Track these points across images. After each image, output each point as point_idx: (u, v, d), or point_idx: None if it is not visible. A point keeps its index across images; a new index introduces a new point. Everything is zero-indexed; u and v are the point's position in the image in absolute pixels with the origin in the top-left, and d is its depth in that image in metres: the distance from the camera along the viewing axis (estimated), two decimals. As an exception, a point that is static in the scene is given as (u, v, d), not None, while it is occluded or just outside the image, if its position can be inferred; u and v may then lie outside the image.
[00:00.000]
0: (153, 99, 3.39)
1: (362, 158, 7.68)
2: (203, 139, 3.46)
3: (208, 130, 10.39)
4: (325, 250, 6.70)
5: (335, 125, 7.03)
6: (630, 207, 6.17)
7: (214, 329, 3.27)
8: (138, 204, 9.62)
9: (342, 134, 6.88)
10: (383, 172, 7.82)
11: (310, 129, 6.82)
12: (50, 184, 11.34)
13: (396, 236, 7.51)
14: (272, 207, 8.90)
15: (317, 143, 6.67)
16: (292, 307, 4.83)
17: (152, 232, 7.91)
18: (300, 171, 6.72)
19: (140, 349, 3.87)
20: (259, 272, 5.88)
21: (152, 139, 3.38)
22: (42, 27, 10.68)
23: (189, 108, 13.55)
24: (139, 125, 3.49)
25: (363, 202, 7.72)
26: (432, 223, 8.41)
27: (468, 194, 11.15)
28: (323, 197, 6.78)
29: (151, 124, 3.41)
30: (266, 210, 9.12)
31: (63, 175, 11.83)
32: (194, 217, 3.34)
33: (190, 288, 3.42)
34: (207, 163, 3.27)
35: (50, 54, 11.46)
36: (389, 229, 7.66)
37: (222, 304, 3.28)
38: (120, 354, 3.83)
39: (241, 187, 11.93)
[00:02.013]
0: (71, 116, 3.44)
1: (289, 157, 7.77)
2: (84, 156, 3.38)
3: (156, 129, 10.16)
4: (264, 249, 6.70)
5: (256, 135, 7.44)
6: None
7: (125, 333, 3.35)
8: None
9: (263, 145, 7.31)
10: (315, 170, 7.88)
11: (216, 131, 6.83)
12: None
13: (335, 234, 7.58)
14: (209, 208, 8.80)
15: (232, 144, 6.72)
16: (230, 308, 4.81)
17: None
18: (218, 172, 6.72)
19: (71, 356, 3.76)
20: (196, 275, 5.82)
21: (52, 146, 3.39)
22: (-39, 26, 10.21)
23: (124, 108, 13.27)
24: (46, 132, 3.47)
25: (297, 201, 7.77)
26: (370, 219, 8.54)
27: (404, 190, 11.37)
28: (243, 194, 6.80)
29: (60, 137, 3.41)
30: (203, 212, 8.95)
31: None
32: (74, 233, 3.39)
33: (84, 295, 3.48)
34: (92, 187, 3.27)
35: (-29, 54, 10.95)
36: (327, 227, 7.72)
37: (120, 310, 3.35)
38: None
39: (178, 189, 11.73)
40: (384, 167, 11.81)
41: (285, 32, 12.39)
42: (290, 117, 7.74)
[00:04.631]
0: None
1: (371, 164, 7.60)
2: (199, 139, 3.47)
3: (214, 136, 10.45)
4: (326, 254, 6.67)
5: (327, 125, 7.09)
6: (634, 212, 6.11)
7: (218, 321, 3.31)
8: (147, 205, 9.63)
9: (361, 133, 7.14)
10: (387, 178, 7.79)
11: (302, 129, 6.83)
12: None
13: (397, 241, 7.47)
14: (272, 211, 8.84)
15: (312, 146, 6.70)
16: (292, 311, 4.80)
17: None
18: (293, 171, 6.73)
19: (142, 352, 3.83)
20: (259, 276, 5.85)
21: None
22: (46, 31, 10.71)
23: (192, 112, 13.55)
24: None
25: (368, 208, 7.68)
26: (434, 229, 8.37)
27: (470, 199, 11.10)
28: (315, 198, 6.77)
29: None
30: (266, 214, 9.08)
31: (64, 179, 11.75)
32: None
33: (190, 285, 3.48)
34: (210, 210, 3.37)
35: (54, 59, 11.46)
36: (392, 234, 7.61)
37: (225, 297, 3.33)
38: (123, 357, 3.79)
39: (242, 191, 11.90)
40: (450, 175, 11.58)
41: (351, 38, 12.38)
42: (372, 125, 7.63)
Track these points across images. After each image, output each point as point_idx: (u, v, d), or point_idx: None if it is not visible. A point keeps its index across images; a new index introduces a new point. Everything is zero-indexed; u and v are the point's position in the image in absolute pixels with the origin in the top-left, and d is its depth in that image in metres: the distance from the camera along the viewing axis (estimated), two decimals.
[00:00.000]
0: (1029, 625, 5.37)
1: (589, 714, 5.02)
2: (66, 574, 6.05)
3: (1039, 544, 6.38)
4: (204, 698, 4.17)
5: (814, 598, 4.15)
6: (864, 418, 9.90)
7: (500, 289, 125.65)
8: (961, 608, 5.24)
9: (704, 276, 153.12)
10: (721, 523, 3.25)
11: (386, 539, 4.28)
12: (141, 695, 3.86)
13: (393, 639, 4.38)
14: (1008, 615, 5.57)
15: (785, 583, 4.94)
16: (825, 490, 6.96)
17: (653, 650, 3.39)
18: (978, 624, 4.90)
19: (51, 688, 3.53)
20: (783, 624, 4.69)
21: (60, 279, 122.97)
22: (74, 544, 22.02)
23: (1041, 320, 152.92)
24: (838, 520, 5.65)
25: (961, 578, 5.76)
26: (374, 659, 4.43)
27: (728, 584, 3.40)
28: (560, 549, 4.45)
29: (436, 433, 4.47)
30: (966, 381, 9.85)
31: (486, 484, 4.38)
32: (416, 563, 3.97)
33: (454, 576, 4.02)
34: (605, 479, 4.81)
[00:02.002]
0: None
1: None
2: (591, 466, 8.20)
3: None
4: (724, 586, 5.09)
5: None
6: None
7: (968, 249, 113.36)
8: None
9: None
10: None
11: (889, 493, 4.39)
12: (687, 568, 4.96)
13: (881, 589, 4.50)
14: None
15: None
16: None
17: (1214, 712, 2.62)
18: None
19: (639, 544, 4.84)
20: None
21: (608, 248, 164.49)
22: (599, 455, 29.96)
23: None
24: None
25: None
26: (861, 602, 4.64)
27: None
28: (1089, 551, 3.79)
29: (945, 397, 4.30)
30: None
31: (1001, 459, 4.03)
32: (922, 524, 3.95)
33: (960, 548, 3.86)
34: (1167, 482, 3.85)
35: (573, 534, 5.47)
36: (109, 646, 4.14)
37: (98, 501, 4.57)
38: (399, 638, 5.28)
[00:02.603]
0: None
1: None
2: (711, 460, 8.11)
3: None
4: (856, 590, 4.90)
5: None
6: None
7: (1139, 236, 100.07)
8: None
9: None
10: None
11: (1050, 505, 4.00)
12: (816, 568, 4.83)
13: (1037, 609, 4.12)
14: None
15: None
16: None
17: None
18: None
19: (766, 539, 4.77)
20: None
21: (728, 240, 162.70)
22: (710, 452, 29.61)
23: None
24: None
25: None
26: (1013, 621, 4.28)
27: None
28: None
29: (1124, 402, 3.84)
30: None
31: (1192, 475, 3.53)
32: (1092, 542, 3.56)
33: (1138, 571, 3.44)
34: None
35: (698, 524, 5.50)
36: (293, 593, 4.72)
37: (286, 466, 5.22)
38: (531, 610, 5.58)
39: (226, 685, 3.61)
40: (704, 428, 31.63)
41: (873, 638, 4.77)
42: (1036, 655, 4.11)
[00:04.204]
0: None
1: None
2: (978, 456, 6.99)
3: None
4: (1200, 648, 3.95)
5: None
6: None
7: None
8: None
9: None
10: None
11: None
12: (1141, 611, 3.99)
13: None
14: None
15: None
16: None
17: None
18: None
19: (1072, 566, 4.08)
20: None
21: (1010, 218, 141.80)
____________________
**Exercise description:** In the data, how many lines hold the word "image"? State that number alone.

**Answer to this exercise:** 2